Selon lui, l’attrait pour le vélo à assistance électrique (VAE) serait lié aux possibilités qu’apporte ce type de véhicule, notamment la capacité de diminuer les efforts physiques lors d’un trajet à bicyclette plus ou moins loin, ou bien en pente.

« Le VAE permet aussi de compenser l’effort pour se concentrer sur la sortie, ou de faire de longs trajets sans pour autant que ça représente un gros effort physique », dit le copropriétaire du magasin E2-Sports.

Francis Marier, copropriétaire de l’entreprise E2-Sports, utilise des vélos électriques pour tous ses besoins, y compris les plus sportifs.

Des vélos de plus en plus technos 

Si le vélo électrique est en pleine croissance, il est fort possible qu’il se fasse rapidement damner le pion par un vélo encore plus évolué. Effectivement, comme son nom l’indique, le vélo intelligent est….intelligent. Pour être exact, il propose des options en fonction des éléments détectés autant chez le ou la cycliste que dans son environnement immédiat, grâce à un système intégré. En termes techniques, les vélos intelligents sont dotés d’un système technologique qui s’adapte à la vitesse des cyclistes, mais qui fournissent également une panoplie d’autres fonctionnalités.
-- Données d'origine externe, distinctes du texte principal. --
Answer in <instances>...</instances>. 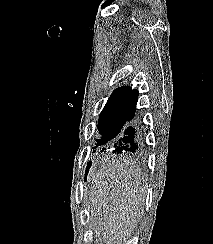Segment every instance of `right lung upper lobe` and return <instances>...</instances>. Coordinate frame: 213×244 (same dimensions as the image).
<instances>
[{"label":"right lung upper lobe","instance_id":"1","mask_svg":"<svg viewBox=\"0 0 213 244\" xmlns=\"http://www.w3.org/2000/svg\"><path fill=\"white\" fill-rule=\"evenodd\" d=\"M113 97H129L138 99V90L132 89L129 86L119 87L111 94L110 98Z\"/></svg>","mask_w":213,"mask_h":244}]
</instances>
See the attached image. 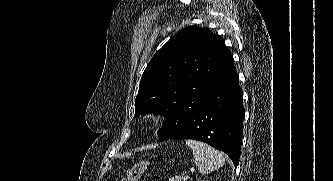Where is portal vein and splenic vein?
Segmentation results:
<instances>
[{
	"label": "portal vein and splenic vein",
	"instance_id": "obj_1",
	"mask_svg": "<svg viewBox=\"0 0 333 181\" xmlns=\"http://www.w3.org/2000/svg\"><path fill=\"white\" fill-rule=\"evenodd\" d=\"M188 178H189L188 175H184V176L182 177V179H183L184 181L188 180Z\"/></svg>",
	"mask_w": 333,
	"mask_h": 181
}]
</instances>
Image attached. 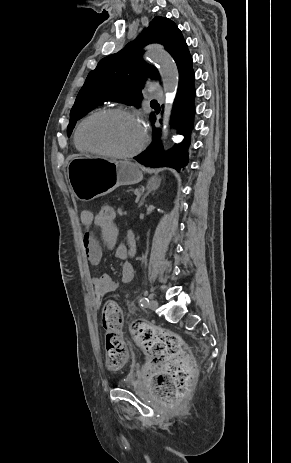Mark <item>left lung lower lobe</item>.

Par exemple, le vélo intelligent Angell, conçu par des créateurs français, a placé un détecteur antichute sur son dernier modèle de vélo électrique, le Angell/S. En cas d’accident, un message est envoyé directement à la personne enregistrée en tant que contact d’urgence sur son téléphone.

Avis Vélo Angel, chaîne YouTube Les Numériques 

Dans le même esprit, un des développeurs de l’entreprise chinoise Oppo, Zhi Hui Jun, a créé un vélo à équilibrage automatique, à l’aide d’un accéléromètre et de capteurs gyroscopiques qui permettent à la roue avant du vélo de compenser et de changer rapidement de direction en cas de chute.
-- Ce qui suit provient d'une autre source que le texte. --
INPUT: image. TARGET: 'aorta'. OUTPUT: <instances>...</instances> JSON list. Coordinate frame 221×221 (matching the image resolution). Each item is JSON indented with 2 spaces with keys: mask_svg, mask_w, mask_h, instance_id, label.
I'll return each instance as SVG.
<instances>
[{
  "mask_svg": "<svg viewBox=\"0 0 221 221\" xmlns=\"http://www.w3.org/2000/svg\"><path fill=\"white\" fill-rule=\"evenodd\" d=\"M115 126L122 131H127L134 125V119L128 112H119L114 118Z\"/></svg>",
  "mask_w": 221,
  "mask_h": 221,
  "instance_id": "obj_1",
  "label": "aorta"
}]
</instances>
Presque comme sur une voiture

Les vélos intelligents comme l’Angell offrent plusieurs fonctions grâce aux nouvelles technologies : verrouillage automatique, système de surveillance par géolocalisation, vibreur d’aide à la navigation.

Mais le vélo intelligent peut aller encore plus loin. Par exemple, les cyclistes aguerris le savent bien, pour tourner il faut lever le bras. Eh bien le vélo intelligent pourrait régler ce problème une fois pour toutes. En effet, certains modèles de vélos intelligents possèdent des clignotants intégrés et des feux arrière.
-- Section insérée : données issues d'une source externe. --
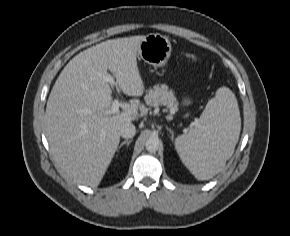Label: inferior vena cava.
<instances>
[{
  "instance_id": "inferior-vena-cava-1",
  "label": "inferior vena cava",
  "mask_w": 290,
  "mask_h": 236,
  "mask_svg": "<svg viewBox=\"0 0 290 236\" xmlns=\"http://www.w3.org/2000/svg\"><path fill=\"white\" fill-rule=\"evenodd\" d=\"M136 133V128L132 123H126L120 128V135L123 138H132Z\"/></svg>"
}]
</instances>
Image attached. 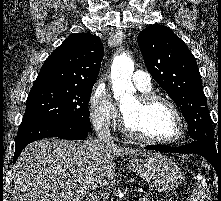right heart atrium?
Returning a JSON list of instances; mask_svg holds the SVG:
<instances>
[{
    "label": "right heart atrium",
    "instance_id": "right-heart-atrium-1",
    "mask_svg": "<svg viewBox=\"0 0 221 201\" xmlns=\"http://www.w3.org/2000/svg\"><path fill=\"white\" fill-rule=\"evenodd\" d=\"M89 117L98 131H108L116 122L117 109L105 89H96L89 102Z\"/></svg>",
    "mask_w": 221,
    "mask_h": 201
}]
</instances>
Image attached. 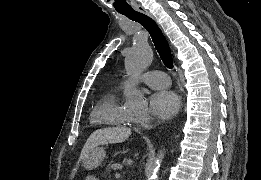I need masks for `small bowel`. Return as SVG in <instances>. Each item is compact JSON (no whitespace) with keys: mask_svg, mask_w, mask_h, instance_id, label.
I'll list each match as a JSON object with an SVG mask.
<instances>
[{"mask_svg":"<svg viewBox=\"0 0 261 180\" xmlns=\"http://www.w3.org/2000/svg\"><path fill=\"white\" fill-rule=\"evenodd\" d=\"M88 179L93 180L94 177L93 176H88Z\"/></svg>","mask_w":261,"mask_h":180,"instance_id":"1","label":"small bowel"}]
</instances>
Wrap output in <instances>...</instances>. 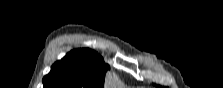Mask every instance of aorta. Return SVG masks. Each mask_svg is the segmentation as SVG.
Here are the masks:
<instances>
[{
	"instance_id": "762f6f07",
	"label": "aorta",
	"mask_w": 223,
	"mask_h": 88,
	"mask_svg": "<svg viewBox=\"0 0 223 88\" xmlns=\"http://www.w3.org/2000/svg\"><path fill=\"white\" fill-rule=\"evenodd\" d=\"M107 83H108V86H115L116 84V78L111 76V75H108L107 77Z\"/></svg>"
}]
</instances>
Benjamin Sagna est le président fondateur de Yulbike, fournisseur québécois de vélos électriques mettant l’accent sur le rapport qualité/prix. Celui-ci n’avait pas l’air surpris en entendant parler des possibilités offertes par ce type de vélos. « C’est sûr que maintenant, on trouve différentes fonctionnalités intégrées aux vélos électriques », dit-il au sujet des vélos intelligents.

L’équipe de l’entreprise YulBike. Benjamin Sagna, président et fondateur de Yulbike, est la 2e personne en partant de la gauche.

Les mêmes matériaux que les ordinateurs

La conception des VAE, intelligents ou non, nécessite souvent l’usage d’aluminium pour le cadre du vélo. « Entre l’acier plus lourd et moins cher, et le carbone plus léger mais extrêmement cher, l’aluminium est un bon compromis », déclare Benjamin Sagna.

Les batteries des vélos, quant à elles, sont pour la plupart au lithium, le même type de matériaux utilisés pour les téléphones intelligents et les ordinateurs. Ces derniers amènent moins de contraintes, en termes de poids ou d’économie d’énergie, que les dispositifs auparavant consacrés aux batteries d’après le président et fondateur de Yulbike. D’ailleurs, le vélo intelligent conçu par l’inventeur chinois Zhi Hui Jun fonctionne avec une batterie au lithium qui possède une autonomie d’environ trois heures.

Le vélo intelligent à la sauce québécoise

Pour ceux qui ne souhaitent investir dans un de ces nouveaux vélos, d’autres options s’offrent à eux. Le SmartHalo et SmartHalo 2 sont deux appareils à installer directement sur son vélo qui ont été inventés par l’entreprise québécoise SmartHalo. Ces modules disposent d’un système antivol avec une alarme, de lampes intégrées, donnent des informations sur le kilométrage et peuvent être connectés à un téléphone intelligent. Il est même possible de lire ses messages textes à partir du SmartHalo. L’application SmartHalo est disponible sur l’Apple store. Plusieurs options s’offrent aux cyclistes qui veulent faire l’expérience des fameux smartbike.